Last year, Shephard said, Polk gathered younger teammates for 5 a.m. film sessions at the facility. And if NFL scouts are noticing him now, it might be as much for what they see at practice.

“Obviously, the stuff on film is making their eyes go that direction a little bit more,” Shephard said, “but even in practice, they’re noticing: ‘Man, he takes a boatload of reps, coach.’

“I’m having to field a few more phone calls because of him.”

Even as Odunze and McMillan eclipsed the 1,000–yard mark last season, Polk caught 41 passes for 694 yards and six touchdowns. He led the team with eight contested catches, per Pro Football Focus. He fought through contact and absorbed big hits. Even the play that wiped out much of his 2021 season — a tackle that dislocated his clavicle, in the opener against Montana — resulted in a catch.

Polk calls that year a “blessing” in spite of the time he missed, and a growth opportunity he learned to appreciate. He’s made technical strides, too. Shephard said there were times earlier in his career when Polk “didn’t perform like a natural receiver.” He needed to learn how to get in and out of breaks more efficiently, and how to position himself to gain leverage against defenders — “understanding how to push the defenders to the location we want them to be in, so he can take the route that he wants,” as Shephard puts it.

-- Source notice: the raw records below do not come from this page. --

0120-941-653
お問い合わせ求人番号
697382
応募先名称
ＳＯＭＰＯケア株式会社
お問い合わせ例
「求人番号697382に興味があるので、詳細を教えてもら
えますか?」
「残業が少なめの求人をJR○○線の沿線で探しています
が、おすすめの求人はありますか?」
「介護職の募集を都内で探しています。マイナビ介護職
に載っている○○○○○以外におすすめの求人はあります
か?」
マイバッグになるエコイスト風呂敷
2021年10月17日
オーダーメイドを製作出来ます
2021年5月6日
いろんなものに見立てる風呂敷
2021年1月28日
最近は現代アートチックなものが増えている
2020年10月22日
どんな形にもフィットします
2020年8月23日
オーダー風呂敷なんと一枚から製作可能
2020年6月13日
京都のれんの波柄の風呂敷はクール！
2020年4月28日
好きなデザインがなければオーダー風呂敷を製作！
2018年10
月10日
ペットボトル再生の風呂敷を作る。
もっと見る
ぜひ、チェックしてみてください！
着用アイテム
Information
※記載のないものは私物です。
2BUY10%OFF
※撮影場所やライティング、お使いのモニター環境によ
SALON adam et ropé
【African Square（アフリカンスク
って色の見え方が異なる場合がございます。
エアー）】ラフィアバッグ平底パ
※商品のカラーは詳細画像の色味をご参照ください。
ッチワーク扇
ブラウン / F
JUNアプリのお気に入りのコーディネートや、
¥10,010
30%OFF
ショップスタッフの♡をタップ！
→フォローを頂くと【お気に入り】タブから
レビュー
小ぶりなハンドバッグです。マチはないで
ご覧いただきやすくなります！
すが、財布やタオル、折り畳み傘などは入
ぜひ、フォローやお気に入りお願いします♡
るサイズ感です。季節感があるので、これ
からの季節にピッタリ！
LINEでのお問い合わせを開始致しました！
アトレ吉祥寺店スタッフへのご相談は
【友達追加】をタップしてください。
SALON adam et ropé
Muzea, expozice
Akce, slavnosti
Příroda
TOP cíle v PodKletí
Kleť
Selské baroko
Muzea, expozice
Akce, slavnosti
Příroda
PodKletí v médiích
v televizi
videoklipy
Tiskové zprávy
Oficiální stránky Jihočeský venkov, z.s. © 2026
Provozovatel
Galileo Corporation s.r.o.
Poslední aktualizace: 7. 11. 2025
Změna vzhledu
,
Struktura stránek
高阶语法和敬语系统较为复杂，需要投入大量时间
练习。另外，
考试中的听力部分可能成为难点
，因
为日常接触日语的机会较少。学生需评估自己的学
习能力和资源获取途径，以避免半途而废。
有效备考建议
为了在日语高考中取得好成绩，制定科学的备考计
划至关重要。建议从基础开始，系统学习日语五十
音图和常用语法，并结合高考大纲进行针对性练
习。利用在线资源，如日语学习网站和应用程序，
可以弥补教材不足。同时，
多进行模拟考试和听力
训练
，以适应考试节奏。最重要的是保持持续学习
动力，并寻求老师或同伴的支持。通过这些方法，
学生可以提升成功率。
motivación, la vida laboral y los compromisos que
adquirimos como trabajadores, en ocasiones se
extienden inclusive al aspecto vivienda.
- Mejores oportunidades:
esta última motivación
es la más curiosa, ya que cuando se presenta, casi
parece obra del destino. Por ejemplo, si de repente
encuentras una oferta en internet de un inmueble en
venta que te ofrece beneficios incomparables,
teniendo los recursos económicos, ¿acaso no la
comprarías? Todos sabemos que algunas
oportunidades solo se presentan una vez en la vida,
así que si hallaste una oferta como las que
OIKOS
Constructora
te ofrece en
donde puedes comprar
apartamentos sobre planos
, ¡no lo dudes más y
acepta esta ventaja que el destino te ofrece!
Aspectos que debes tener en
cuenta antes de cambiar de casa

The coach describes Polk’s style as “downhill, hard, on the football, super ball-dominant guy.” Early on, he noticed Polk’s proficiency at running curl routes. “It was in how he came back to the football and always attacked the football,” Shephard said. “Now, we just had to transition that into the rest of his game, on every other route he’s running.”

Odunze and McMillan, a pair of touted 2020 signees, have long been linked together, dating to when Chris Petersen’s coaching staff pitched them on playing with one another. Their 1,000-yard turn last season only affirmed the notion of those two as a duo. Polk, though, a former three-star prospect, effectively joined the class when he transferred ahead of the 2021 season, and his play over the past 17 games suggests UW’s top receivers should be considered as a trio.

Dating to the start of last season — the beginning of the Kalen DeBoer era — Polk has put up 1,121 yards and 10 touchdowns. While it once might have been assumed Polk would return in 2024 as UW’s No. 1 target with Odunze and McMillan off to the NFL, it’s worth wondering now if Polk might have a chance to go with them.

“It’s about time,” tailback Dillon Johnson said of growing appreciation for Polk’s contributions. “Everybody says J.P. is kind of, like, the underdog, I guess. But he’s a different breed. Y’all see the catches. It’s all hands. It’s perfect. He catches everything. I don’t think he has a drop this season.”

Johnson’s recollection is accurate: Polk has caught 21 of 27 targets this year, per Pro Football Focus, and has yet to drop a pass, though his own assessment is harsher. There was one throw, against Boise State, about which Polk says: “It wasn’t necessarily a drop, but I should have caught it. No matter how high, how low, how wide, I always feel like I’ve got to catch those balls from Mike (Penix), because he deserves it.”

He wants it all, but not just when Penix looks in his direction. Blocking is not a chore.

“He wants to tear everybody across from him apart,” Odunze said. “That’s literally his mindset. He has that Dawg mentality. People say that a lot, (but) I don’t use that lightly. He’s a Dawg. He kind of brings that excitement, that aggressiveness, that violence to the game that allows him to make so many different plays.”

In a sport that demands obsessive physical preparation, how does Polk manage to stand out?

“He just goes over the top with all the things that people usually do,” Odunze said. “Like catching JUGS. Whether I’m catching the ball — OK, he’s going to go catch 200. Or I’m working on a route — OK, he’s going to work on a route and then some.”

Polk works out with his local trainer when he goes home, Shephard said, and also has trained in Florida, seeking a “different flavor” whenever he leaves campus. He returns to Lufkin regularly, and hosted his first football camp there this summer.

Over Christmas break, Polk stopped by to work out with the school’s receivers.

It seems they’re learning good habits.